Dandy Is Not A Villain In The Eyes Of Finn Wittrock
American Horror Story: Freak Show is left with its final three episodes and it has quite obviously been one of the most controversial seasons of the show yet. Most of the characters of the show are boxed with complications and we often end up putting them in the grey area. We are often unsure about how exactly to conceive a character. Take Twisty, the clown, for instance. He was a child kidnapping, murdering monster for quite sometime but then we were taken back to his days of innocence and then we cannot help but feel sorry for him. He was once the nicest, the most harmless kind of man who only wished to spread joy in his days. But then the spiteful backstabbers and his perilous innocence led him to this path of eternal doom. We have seen the dark pasts of most of the freak show performers but like Edward Mordrake, we have been able to see the light in them too. However, one person we would npt have expected any good from would be Dandy. I mean, the man murdered his own mother in cold blood. But the one person who argues about the evilness of Dandy is none other than Finn Wittrock, who plays the role.

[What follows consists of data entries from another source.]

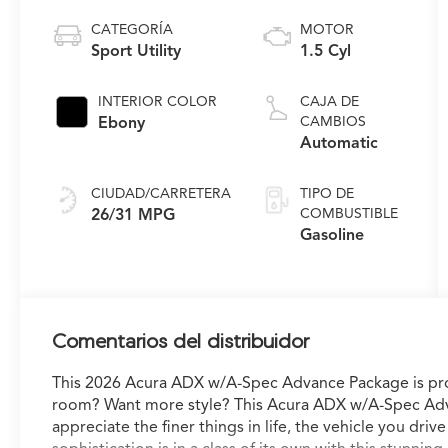
CATEGORÍA
MOTOR
Sport Utility
1.5 Cyl
INTERIOR COLOR
CAJA DE
Ebony
CAMBIOS
Automatic
CIUDAD/CARRETERA
TIPO DE
26/31 MPG
COMBUSTIBLE
Gasoline
Comentarios del distribuidor
This 2026 Acura ADX w/A-Spec Advance Package is pr
room? Want more style? This Acura ADX w/A-Spec Adva
appreciate the finer things in life, the vehicle you dri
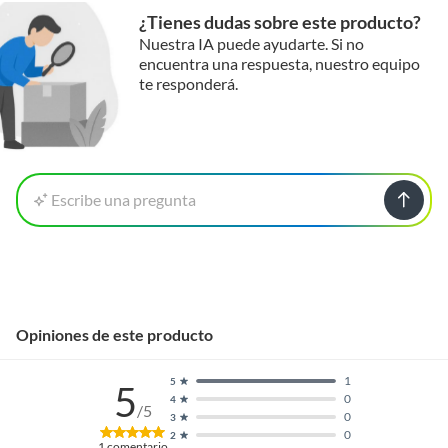
¿Tienes dudas sobre este producto?
Nuestra IA puede ayudarte. Si no
encuentra una respuesta, nuestro equipo
te responderá.
Escribe una pregunta
Opiniones de este producto
1
5
5
0
4
/5
0
3
0
2
1
comentario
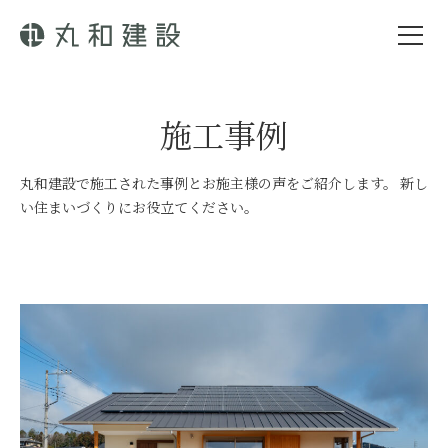
施工事例
丸和建設で施工された事例とお施主様の声をご紹介します。
新し
い住まいづくりにお役立てください。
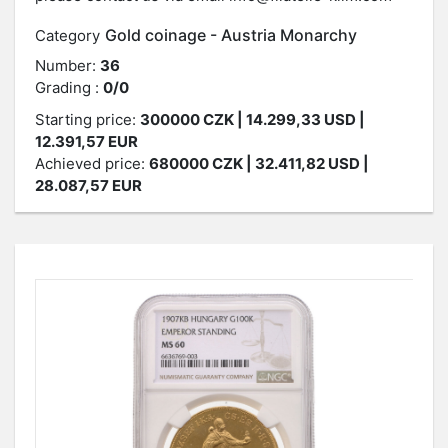
Gold coinage - Austria Monarchy
Category
Number:
36
Grading :
0/0
Starting price:
300000
CZK
| 14.299,33 USD |
12.391,57 EUR
Achieved price:
680000
CZK
| 32.411,82 USD |
28.087,57 EUR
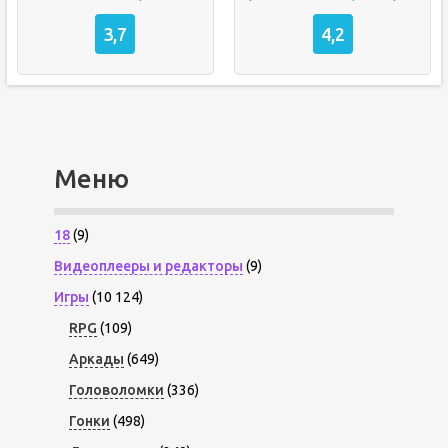
3,7
4,2
Меню
18
(9)
Видеоплееры и редакторы
(9)
Игры
(10 124)
RPG
(109)
Аркады
(649)
Головоломки
(336)
Гонки
(498)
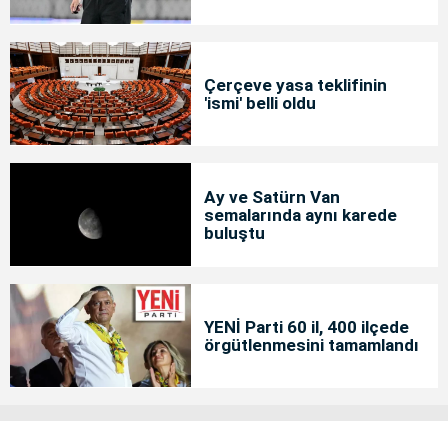
Çerçeve yasa teklifinin
'ismi' belli oldu
Ay ve Satürn Van
semalarında aynı karede
buluştu
YENİ Parti 60 il, 400 ilçede
örgütlenmesini tamamlandı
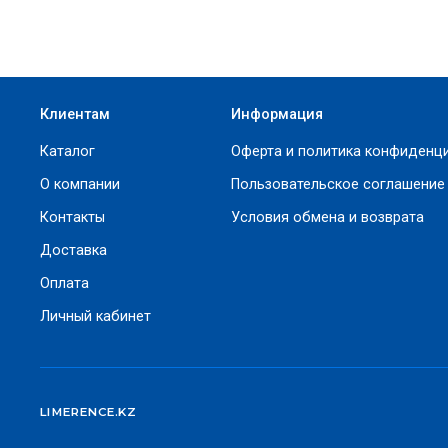
Клиентам
Информация
Каталог
Оферта и политика конфиденц
О компании
Пользовательское соглашение
Контакты
Условия обмена и возврата
Доставка
Оплата
Личный кабинет
LIMERENCE.KZ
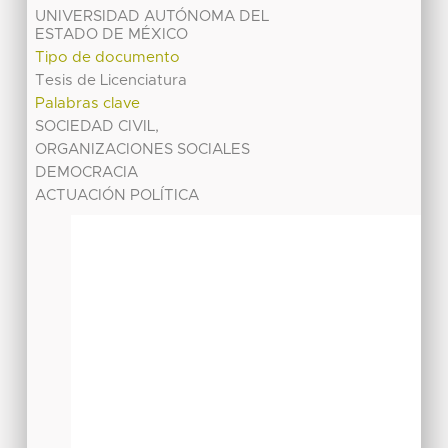
UNIVERSIDAD AUTÓNOMA DEL
ESTADO DE MÉXICO
Tipo de documento
Tesis de Licenciatura
Palabras clave
SOCIEDAD CIVIL,
ORGANIZACIONES SOCIALES
DEMOCRACIA
ACTUACIÓN POLÍTICA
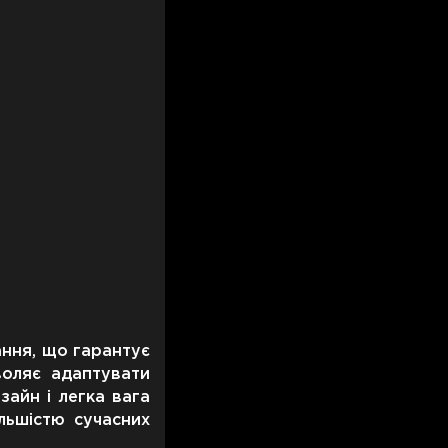
ання, що гарантує
воляє адаптувати
айн і легка вага
льшістю сучасних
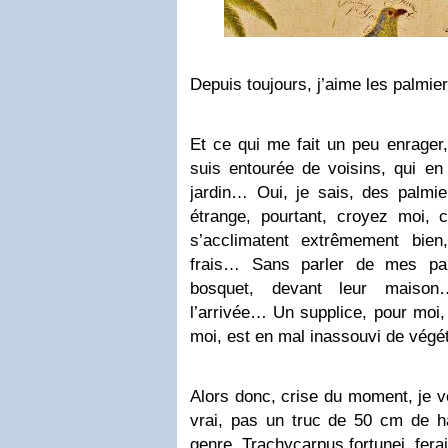
Depuis toujours, j’aime les palmi
Et ce qui me fait un peu enrager,
suis entourée de voisins, qui en
jardin… Oui, je sais, des palmi
étrange, pourtant, croyez moi, c
s’acclimatent extrêmement bie
frais… Sans parler de mes par
bosquet, devant leur maison
l’arrivée… Un supplice, pour moi,
moi, est en mal inassouvi de végé
Alors donc, crise du moment, je 
vrai, pas un truc de 50 cm de 
genre Trachycarpus fortunei
fera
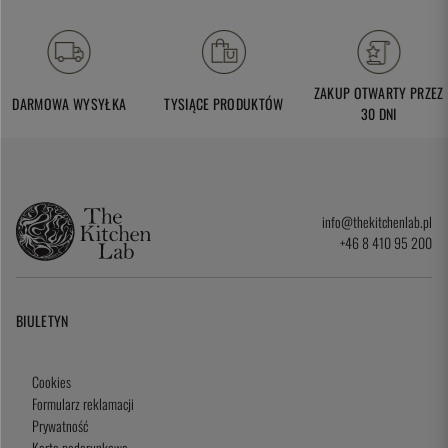
ZAKUP OTWARTY PRZEZ
DARMOWA WYSYŁKA
TYSIĄCE PRODUKTÓW
30 DNI
info@thekitchenlab.pl
+46 8 410 95 200
BIULETYN
Cookies
Formularz reklamacji
Prywatność
Karta podarunkowa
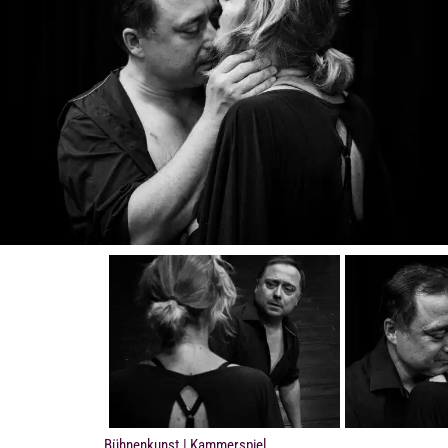
Bühnenkunst
| Kammerspiel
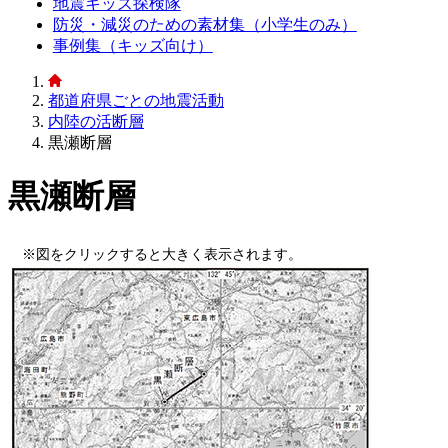
地震キッズ探検隊
防災・減災のための素材集（小学生のみ）
事例集（キッズ向け）
都道府県ごとの地震活動
内陸の活断層
黒瀬断層
黒瀬断層
※図をクリックすると大きく表示されます。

Wittrock stated in an interview with Vulture, “Dandy revered the clown, he puts him on a pedestal, he wants to be him, and then he basically becomes him. I mean, he becomes his own version of him. He’s still Dandy. I think he inhabits the clown’s spirit and that liberates him to do all the nefarious things that he does.” Well, that definitely is one way to put it but Wittrock doesn’t stop here, he further states, “I can never think of him as a villain. I can never think of him as evil.”
Almost all the actors on American Horror Story admires the show’s plot and has their own view on this unique piece by Ryan Murpy and Finn Wittrock is no exception. The actor stated in an interview with Indiewire, “There’s monsters in all of us, but there’s also vulnerability. I think there’s a lot. Ryan Murphy, he basically tries to find something that’s a pulse, a pressure point in our culture, and he grabs it and he squeezes it. I think Freak Show has a lot to do with the entertainment industry and the way we entertain ourselves, the objectification of people and the lengths we’ll go for our own amusement. It’s sort of a warped version of our pop culture.” To play the character flawlessly as he does, it is important to fully comprehend the Dandy’s characteristics and Wittrock explains how he does that by stating, “I just have to keep getting under his skin. But he realizes that his purpose in life is to kill. It doesn’t get more dangerous than that. Because I actually found that the killing is not out of hatred. He kind of likes the people that he kills. He wanted to be a performer, and somehow that’s transformed into murder, so he thinks of it as a performance, like he’s fulfilling his destiny.”